TOperson
Active Member
Hold on there. Single family dwellings on a mass scale in cities are a very new, 20th century idea. Large buildings with multiple residences (whether it's condo, rental, otherwise) have been around since the dawn of civilization. It's how most of the world's urban population lives and always has. There's nothing unproven about condos or high density living; it's mass detached housing that has no precedent. And its costs are still not fully known.
I suppose you could make an argument that living in skyscrapers is a relatively new idea, but not really any newer than detached houses for the masses.
The only reason that anyone is "anti condo" is because our society has convinced itself that detached housing is the good and natural way of living.
That's the ONLY reason to be anti-condo?
Your comment is all over the place, historically. Strata-title properties are an even more recent invention than mass suburbs, and the full implications of having so many of them are still being discovered. It's early days yet. So be careful defending condos.
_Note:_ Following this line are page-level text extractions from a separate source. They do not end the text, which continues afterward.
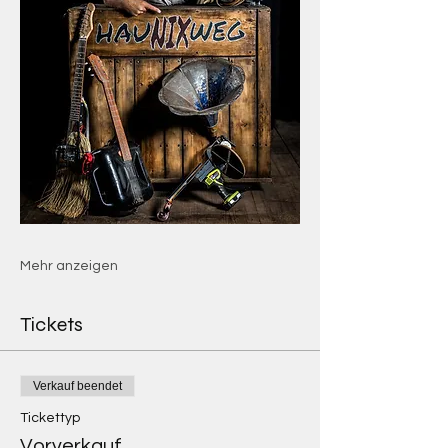
Mehr anzeigen
Tickets
Verkauf beendet
Tickettyp
Vorverkauf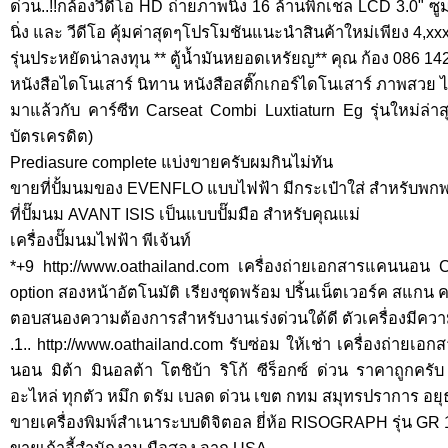
ด่วน..!!กล้องวีดีโอ HD ถ่ายภาพนิ่ง 16 ล้านพิกเชล LCD 3.0" ซู
นิ่ง และ วีดีโอ คุ้มค่าสุดๆโปรโมชันแนะนำสินค้าใหม่เพียง 4,x
รุ่นประหยัดน่าลงทุน ** ตู้น้ำมันหยอดเหรัยญ** คุณ ก้อง 086 1
หนังสือไดโนเสาร์ นิทาน หนังสือสติ๊กเกอร์ไดโนเสาร์ ภาพสวย
มาแล้วกับ คาร์ซีท Carseat Combi Luxtiaturn Eg รุ่นใหม่ล่าสุ
บัตรเครดิต)
Prediasure complete แบ่งขายครับผมกินไม่ทัน
ขายที่ปั้มนมของ EVENFLO แบบไฟฟ้า มีกระเป๋าใส่ สำหรับพก
ที่ปั๊มนม AVANT ISIS เป็นแบบปั๊มมือ สำหรับคุณแม่
เครื่องปั๊มนมไฟฟ้า พีเจ้นท์
*+9 http://www.oathailand.com เครื่องถ่ายเอกสารแคนนอน 
option สองหน้าอัตโนมัติ เรียงชุดพร้อม ปริ้นเน็ตเวอร์ค สแกน ค
ตอบสนองความต้องการสำหรับงานเร่งด่วนใด้ดี ตัวเครื่องมีค
.1.. http://www.oathailand.com รับซ่อม ให้เช่า เครื่องถ่ายเ
นอน มิต้า มินอลต้า โตชิบ้า ริโก้ ซีร็อกซ์ ด่วน ราคาถูกคร
อะไหล่ ทุกตัว หมึก ดรัม เบลด ด่วน เขต กทม สมุทรปราการ อยุ
ขายเครื่องพิมพ์สำเนาระบบดิจิตอล ยี่ห้อ RISOGRAPH รุ่น GR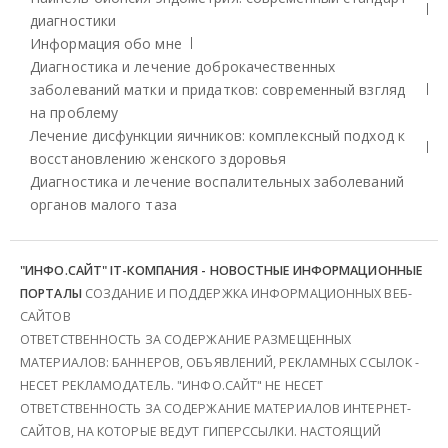
диагностики
Информация обо мне
Диагностика и лечение доброкачественных
заболеваний матки и придатков: современный взгляд
на проблему
Лечение дисфункции яичников: комплексный подход к
восстановлению женского здоровья
Диагностика и лечение воспалительных заболеваний
органов малого таза
"ИНФО.САЙТ" IT-КОМПАНИЯ - НОВОСТНЫЕ ИНФОРМАЦИОННЫЕ
ПОРТАЛЫ
СОЗДАНИЕ И ПОДДЕРЖКА ИНФОРМАЦИОННЫХ ВЕБ-
САЙТОВ
ОТВЕТСТВЕННОСТЬ ЗА СОДЕРЖАНИЕ РАЗМЕЩЕННЫХ
МАТЕРИАЛОВ: БАННЕРОВ, ОБЪЯВЛЕНИЙ, РЕКЛАМНЫХ ССЫЛОК -
НЕСЕТ РЕКЛАМОДАТЕЛЬ. "ИНФО.САЙТ" НЕ НЕСЕТ
ОТВЕТСТВЕННОСТЬ ЗА СОДЕРЖАНИЕ МАТЕРИАЛОВ ИНТЕРНЕТ-
САЙТОВ, НА КОТОРЫЕ ВЕДУТ ГИПЕРССЫЛКИ. НАСТОЯЩИЙ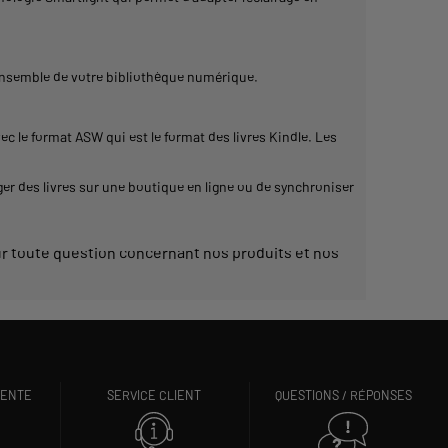
l’ensemble de votre bibliothèque numérique.
ec le
format
ASW qui est le
format
des
livres Kindle
. Les
ger des
livres
sur une boutique en ligne ou de synchroniser
 toute question concernant nos produits et nos
VENTE
SERVICE CLIENT
QUESTIONS / RÉPONSES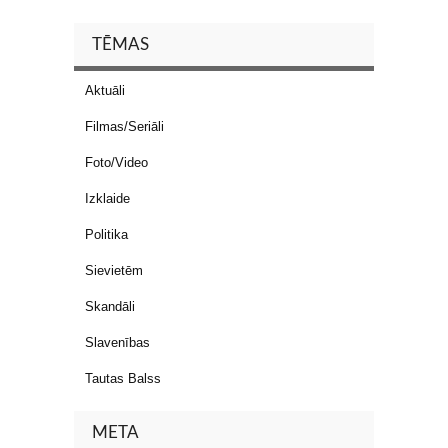
TĒMAS
Aktuāli
Filmas/Seriāli
Foto/Video
Izklaide
Politika
Sievietēm
Skandāli
Slavenības
Tautas Balss
META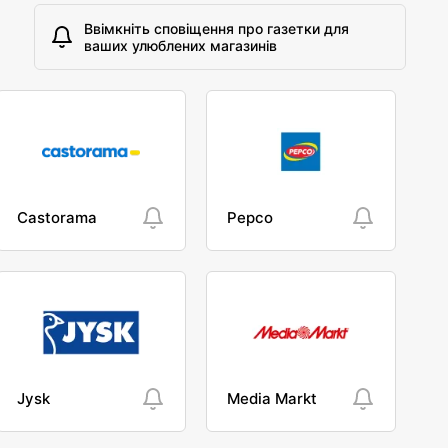
Ввімкніть сповіщення про газетки для
ваших улюблених магазинів
Castorama
Pepco
Jysk
Media Markt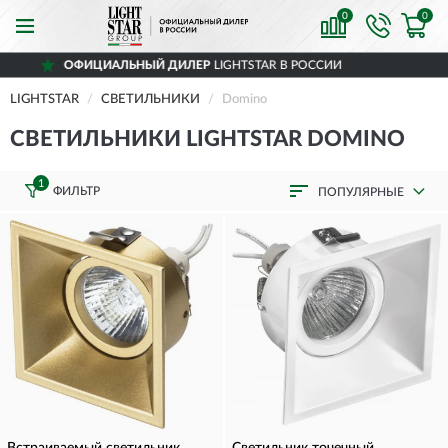
0
0
Й ДИЛЕР
LIGHTSTAR В РОССИИ
ДОСТАВИ
LIGHTSTAR
СВЕТИЛЬНИКИ
Domino
СВЕТИЛЬНИКИ LIGHTSTAR DOMINO
1
ФИЛЬТР
ПОПУЛЯРНЫЕ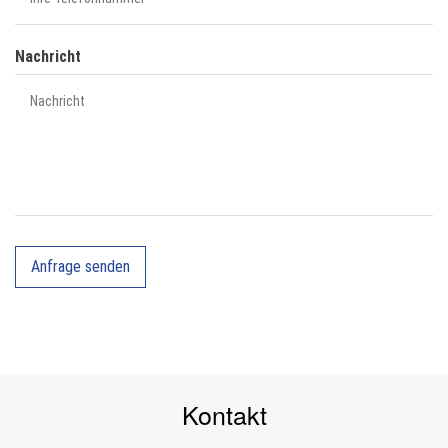
Nachricht
Kontakt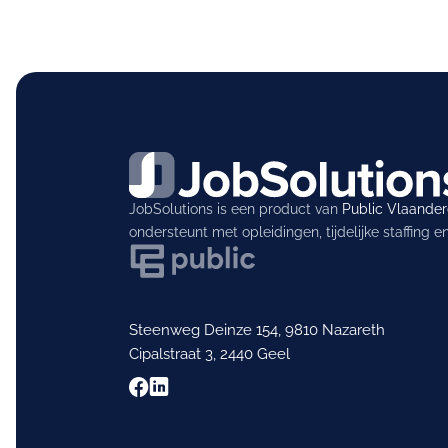
JobSolutions is een product van
Public Vlaande
ondersteunt met opleidingen, tijdelijke staffing 
Steenweg Deinze 154, 9810 Nazareth
Cipalstraat 3, 2440 Geel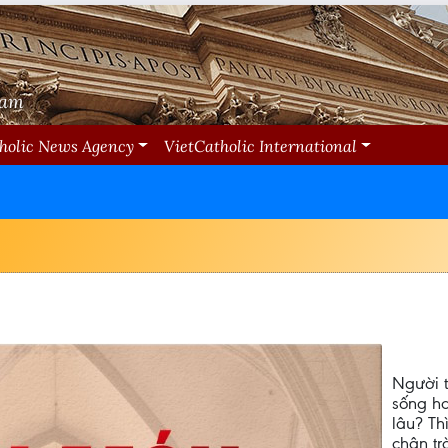
Nam
holic News Agency
VietCatholic International
Người t
sống ha
lâu? Th
chân tr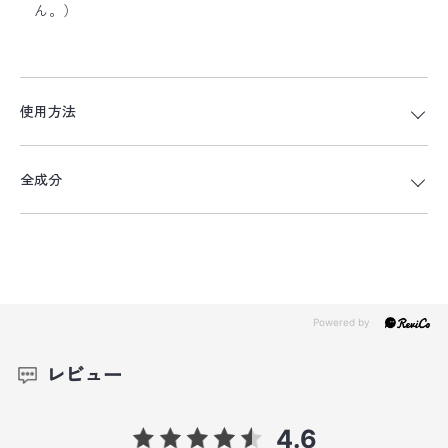
ん。）
使用方法
全成分
レビュー
4.6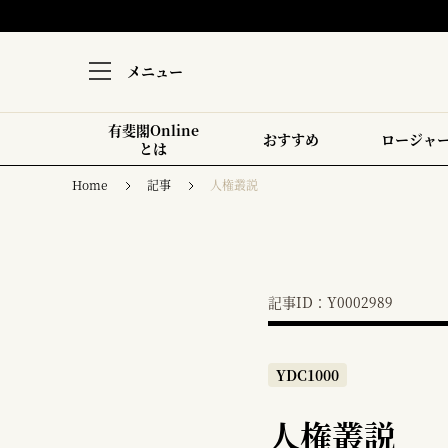
メニュー
有斐閣Online
おすすめ
ロージャ
とは
Home
記事
人権叢説
記事ID：Y0002989
YDC1000
人権叢説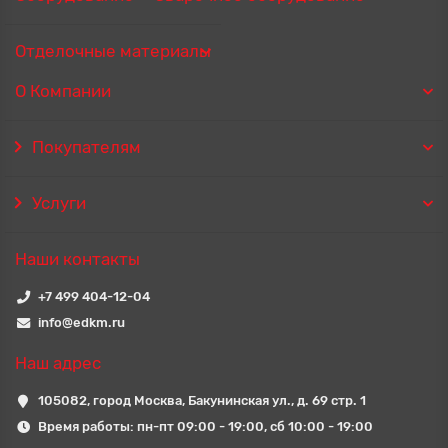
Отделочные материалы
О Компании
Покупателям
Услуги
Наши контакты
+7 499 404-12-04
info@edkm.ru
Наш адрес
105082, город Москва, Бакунинская ул., д. 69 стр. 1
Время работы: пн-пт 09:00 - 19:00, сб 10:00 - 19:00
Strictly speaking, living in cities is not the norm for human beings. Living in nature, in some form of hunter-gatherer tribe/clan, is the norm for human beings. We did that for far longer than anything else, and we have the same brains and bodies now as we did then. And there is a strong argument to be made that we & the biosphere would have been better off sticking to that way of life. So condos vs. suburbs v. row houses is a useless debate from that perspective.